**Exercise aim**
From the entries below, write out word for word the stretch of lines from the one containing "scientific name: Lithospermum officinale" through the one containing "genus: Chelidonium", with both of those lines included.

**The input**
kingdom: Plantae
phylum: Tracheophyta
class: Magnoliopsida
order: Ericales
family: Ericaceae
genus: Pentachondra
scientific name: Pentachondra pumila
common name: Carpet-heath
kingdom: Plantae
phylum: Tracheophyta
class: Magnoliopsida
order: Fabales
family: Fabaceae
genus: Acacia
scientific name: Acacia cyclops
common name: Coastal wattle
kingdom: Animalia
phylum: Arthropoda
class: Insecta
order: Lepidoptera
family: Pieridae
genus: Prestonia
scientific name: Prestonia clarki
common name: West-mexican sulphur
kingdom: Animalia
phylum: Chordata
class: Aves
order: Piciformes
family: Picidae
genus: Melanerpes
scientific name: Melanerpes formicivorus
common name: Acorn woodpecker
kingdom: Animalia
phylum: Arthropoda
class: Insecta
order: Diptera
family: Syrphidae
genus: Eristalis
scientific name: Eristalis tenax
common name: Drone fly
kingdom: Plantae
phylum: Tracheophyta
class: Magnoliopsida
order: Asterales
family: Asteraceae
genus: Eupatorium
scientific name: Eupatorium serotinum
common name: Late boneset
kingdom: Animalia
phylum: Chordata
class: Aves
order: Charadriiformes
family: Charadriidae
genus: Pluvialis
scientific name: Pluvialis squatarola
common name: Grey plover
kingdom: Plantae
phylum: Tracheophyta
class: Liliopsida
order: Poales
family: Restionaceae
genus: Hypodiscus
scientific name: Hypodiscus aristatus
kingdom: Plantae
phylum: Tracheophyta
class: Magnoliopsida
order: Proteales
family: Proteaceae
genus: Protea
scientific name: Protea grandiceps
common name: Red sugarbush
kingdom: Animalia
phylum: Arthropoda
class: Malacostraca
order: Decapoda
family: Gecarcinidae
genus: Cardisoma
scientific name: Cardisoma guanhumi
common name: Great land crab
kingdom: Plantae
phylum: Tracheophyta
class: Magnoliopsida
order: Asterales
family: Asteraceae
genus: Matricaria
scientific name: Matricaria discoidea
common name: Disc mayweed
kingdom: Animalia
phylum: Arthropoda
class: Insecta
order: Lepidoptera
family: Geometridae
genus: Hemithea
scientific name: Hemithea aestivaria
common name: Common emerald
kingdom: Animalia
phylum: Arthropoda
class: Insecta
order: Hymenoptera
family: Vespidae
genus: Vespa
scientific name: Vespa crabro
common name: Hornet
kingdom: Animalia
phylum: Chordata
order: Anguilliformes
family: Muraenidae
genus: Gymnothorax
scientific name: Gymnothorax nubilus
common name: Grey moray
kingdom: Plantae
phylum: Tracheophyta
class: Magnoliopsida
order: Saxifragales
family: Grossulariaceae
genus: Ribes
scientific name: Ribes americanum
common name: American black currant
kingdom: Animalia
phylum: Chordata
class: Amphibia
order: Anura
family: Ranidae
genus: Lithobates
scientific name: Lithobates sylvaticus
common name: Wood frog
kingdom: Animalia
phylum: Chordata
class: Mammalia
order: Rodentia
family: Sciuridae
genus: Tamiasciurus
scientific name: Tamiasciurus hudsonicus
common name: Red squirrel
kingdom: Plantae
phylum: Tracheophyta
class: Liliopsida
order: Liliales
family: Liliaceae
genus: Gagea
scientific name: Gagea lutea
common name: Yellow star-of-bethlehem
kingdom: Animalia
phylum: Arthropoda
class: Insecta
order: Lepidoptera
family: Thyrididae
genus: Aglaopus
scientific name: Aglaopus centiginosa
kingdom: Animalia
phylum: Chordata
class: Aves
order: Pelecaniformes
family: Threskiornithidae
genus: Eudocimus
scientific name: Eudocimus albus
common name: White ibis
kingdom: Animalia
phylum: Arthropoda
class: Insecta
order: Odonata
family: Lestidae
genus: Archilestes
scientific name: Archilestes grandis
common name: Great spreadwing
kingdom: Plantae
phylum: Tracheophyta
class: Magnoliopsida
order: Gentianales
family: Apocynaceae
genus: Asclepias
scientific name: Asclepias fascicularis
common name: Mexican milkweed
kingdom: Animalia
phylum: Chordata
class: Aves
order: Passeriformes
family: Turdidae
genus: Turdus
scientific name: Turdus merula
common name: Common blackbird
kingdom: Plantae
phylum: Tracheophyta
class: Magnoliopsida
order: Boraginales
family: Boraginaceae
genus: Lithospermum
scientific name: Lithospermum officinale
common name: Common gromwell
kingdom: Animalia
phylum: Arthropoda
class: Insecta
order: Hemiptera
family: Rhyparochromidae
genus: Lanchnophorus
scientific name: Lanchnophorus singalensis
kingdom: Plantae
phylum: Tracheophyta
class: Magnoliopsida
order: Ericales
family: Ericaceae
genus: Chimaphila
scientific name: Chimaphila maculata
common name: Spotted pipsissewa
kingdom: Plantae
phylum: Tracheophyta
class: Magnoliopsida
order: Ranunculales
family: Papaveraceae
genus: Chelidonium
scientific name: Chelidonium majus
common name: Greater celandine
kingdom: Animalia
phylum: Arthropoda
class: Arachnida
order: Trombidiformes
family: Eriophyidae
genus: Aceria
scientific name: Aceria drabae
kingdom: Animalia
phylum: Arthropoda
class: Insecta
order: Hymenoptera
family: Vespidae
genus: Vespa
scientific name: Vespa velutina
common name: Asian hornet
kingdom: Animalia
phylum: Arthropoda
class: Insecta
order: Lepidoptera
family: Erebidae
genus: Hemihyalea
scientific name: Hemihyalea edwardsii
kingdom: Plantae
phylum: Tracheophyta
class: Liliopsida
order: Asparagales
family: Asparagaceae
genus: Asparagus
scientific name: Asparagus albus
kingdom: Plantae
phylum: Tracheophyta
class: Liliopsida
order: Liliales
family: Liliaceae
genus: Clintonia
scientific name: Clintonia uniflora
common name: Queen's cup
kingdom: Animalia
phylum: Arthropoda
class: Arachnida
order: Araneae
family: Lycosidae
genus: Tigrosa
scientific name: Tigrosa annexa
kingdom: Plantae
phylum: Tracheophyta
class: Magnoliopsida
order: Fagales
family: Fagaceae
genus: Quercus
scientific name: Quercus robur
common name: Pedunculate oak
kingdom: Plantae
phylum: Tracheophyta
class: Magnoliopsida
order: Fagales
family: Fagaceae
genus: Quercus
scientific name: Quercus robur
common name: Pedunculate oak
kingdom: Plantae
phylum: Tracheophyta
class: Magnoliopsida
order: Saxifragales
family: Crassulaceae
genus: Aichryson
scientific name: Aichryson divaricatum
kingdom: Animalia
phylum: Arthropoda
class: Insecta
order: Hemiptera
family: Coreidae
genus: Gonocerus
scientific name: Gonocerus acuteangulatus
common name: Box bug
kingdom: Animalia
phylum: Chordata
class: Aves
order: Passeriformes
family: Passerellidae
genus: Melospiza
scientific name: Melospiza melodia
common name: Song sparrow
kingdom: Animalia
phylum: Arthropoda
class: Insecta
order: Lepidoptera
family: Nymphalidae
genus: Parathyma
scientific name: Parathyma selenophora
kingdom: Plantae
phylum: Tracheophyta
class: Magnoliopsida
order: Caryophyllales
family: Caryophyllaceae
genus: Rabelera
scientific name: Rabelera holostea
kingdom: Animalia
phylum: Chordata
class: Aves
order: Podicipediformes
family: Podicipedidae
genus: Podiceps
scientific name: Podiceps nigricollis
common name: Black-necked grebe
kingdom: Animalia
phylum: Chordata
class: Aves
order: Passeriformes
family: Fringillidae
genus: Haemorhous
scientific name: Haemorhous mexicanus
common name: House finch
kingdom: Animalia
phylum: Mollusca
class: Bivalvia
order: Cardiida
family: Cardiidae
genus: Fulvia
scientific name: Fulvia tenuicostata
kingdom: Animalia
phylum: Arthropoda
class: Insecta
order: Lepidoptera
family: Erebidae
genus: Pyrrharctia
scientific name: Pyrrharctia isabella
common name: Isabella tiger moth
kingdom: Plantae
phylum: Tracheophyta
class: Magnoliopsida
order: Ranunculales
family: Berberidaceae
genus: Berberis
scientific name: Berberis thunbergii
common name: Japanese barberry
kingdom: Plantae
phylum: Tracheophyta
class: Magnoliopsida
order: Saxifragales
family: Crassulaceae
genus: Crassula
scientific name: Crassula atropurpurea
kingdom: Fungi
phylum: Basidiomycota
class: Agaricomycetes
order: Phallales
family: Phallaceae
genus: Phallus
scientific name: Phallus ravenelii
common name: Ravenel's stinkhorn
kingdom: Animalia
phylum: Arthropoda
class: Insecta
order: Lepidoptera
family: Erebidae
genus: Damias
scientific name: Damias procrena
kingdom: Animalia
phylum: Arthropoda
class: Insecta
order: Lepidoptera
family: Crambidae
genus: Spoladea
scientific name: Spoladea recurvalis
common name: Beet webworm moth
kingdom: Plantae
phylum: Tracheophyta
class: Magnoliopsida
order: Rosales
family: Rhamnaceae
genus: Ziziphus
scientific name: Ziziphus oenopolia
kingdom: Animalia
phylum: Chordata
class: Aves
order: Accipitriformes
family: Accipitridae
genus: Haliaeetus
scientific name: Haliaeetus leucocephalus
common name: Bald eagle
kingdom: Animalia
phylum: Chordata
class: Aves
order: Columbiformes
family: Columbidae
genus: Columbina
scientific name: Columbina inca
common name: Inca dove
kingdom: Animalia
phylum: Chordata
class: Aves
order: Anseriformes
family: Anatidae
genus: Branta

**Result of the exercise**
scientific name: Lithospermum officinale
common name: Common gromwell
kingdom: Animalia
phylum: Arthropoda
class: Insecta
order: Hemiptera
family: Rhyparochromidae
genus: Lanchnophorus
scientific name: Lanchnophorus singalensis
kingdom: Plantae
phylum: Tracheophyta
class: Magnoliopsida
order: Ericales
family: Ericaceae
genus: Chimaphila
scientific name: Chimaphila maculata
common name: Spotted pipsissewa
kingdom: Plantae
phylum: Tracheophyta
class: Magnoliopsida
order: Ranunculales
family: Papaveraceae
genus: Chelidonium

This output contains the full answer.